携手创作，共同成长！这是我参与「掘金日新计划 · 8 月更文挑战」的第8天，点击查看活动详情

同源策略限制

浏览器同源策略

• 限制从一个源加载的文档或脚本如何与来自另一个源的资源进行交互
• 源：协议、域名、端口号必须完全相同(任何一部分不同就不同源，就是跨域)
• 限制：一个源的文档没有权利去操作另一个源的文档。这个限制体现在：cookie

一种约定，安全策略。协议、域名、端口号相同。非同源的客户端脚本在没有明确授权的情况下不能读写对方资源，请求数据会拒绝访问。
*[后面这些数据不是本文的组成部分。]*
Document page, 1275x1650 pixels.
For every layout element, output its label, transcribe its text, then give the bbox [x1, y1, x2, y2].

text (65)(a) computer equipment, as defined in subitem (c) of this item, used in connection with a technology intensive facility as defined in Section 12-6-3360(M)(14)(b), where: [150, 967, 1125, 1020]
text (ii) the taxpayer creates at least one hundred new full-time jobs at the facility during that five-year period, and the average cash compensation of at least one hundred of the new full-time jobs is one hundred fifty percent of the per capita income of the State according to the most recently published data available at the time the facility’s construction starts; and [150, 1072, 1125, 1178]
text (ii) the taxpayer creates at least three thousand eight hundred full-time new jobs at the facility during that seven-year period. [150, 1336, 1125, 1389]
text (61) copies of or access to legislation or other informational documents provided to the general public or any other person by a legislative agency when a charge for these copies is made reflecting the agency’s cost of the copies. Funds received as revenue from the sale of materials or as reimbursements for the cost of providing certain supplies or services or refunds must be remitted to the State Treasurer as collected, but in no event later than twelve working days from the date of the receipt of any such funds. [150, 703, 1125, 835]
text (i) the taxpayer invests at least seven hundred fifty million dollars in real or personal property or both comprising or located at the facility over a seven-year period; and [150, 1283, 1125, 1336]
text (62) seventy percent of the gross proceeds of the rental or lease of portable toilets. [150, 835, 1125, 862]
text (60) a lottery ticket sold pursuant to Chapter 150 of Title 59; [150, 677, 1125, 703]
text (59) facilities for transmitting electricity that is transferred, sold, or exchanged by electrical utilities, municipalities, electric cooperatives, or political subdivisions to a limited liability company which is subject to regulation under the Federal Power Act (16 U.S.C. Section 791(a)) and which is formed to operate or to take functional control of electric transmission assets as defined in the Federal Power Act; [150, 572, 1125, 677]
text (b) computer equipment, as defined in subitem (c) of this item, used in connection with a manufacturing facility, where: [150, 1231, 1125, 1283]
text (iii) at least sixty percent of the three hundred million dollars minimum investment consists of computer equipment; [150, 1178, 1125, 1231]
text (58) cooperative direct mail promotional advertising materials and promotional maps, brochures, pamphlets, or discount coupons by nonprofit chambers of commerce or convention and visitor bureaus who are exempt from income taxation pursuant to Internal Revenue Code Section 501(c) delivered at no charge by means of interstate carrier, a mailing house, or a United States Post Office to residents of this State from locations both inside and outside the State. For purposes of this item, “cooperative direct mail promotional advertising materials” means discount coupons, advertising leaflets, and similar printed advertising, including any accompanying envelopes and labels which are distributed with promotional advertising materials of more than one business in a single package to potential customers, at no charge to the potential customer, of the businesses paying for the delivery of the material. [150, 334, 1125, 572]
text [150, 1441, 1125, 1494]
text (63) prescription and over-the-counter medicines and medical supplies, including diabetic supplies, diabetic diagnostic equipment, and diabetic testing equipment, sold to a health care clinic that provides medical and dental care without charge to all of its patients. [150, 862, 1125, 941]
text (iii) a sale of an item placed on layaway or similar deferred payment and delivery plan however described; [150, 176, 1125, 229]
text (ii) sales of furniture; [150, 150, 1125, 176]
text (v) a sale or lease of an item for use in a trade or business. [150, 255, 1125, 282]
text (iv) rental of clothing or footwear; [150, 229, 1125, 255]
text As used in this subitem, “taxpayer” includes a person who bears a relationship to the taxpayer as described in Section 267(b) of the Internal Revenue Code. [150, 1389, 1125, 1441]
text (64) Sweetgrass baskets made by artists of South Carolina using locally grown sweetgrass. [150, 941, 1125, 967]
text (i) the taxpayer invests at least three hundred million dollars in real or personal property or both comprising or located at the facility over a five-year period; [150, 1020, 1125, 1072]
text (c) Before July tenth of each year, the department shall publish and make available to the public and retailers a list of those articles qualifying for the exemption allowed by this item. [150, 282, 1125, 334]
非同源限制: 不能读取cookie、无法获得dom、不能发送ajax LocalStorage 和 IndexDB 无法获取； 无法获取和操作 DOM； 不能发送Ajax请求

1. 1XX: 服务器收到请求，需要请求者继续操作
2. 2XX: 成功
3. 3XX: 重定向，需要进一步的操作以完成请求
4. 4XX: 客户端错误
5. 5XX: 服务器错误

AJAX 默认遵循同源策略
    同源：协议、域名、端口号 必须完全相同
    违背同源策略就是跨域        

跨域

跨域问题是浏览器对于Ajax 请求的一种安全限制：一个页面发起Ajax 请求。只能是相对于当前页同域名的路径。这可以有效的阻止跨站攻击。

跨域解决方法

• JSONP跨域方案：

1. 非正式传输协议,只支持get请求。
2. 利用script 标签的跨域能力来发送请求的script标签的 src 属性没有跨域限制。使用script 标签进行跨域请求，并在响应中返回要执行的script 代码。里面可以直接使用 JSON 传递JavaScript 对象，这种跨域的方式称为JSONP。

• CORS 跨域资源共享：

1. 官方的跨域解决方案，不需要在客户端做任何特殊操作，完全在服务器进行处理，支持get、post、head请求。
2. CORS需要浏览器、服务器同时支持，才能实现跨域。
3. 在 header 中加入 origin 请求字段，服务器端：响应头中， 设置 “Access-Control-Allow-Origin“ “可接受的域”。是一个具体域名或者 * ，代表任意源文件。

• iframe框架

1. 通过window.name + iframe，window.name属性的独特之处：name值在不同的页面（甚至不同域名）加载后依旧存在，并且可以支持非常长的 name 值（2MB）。
2. iframe的src属性由外域转向本地域，跨域数据即由iframe的window.name从外域传递到本地域。这个就巧妙地绕过了浏览器的跨域访问限制，但同时它又是安全操作。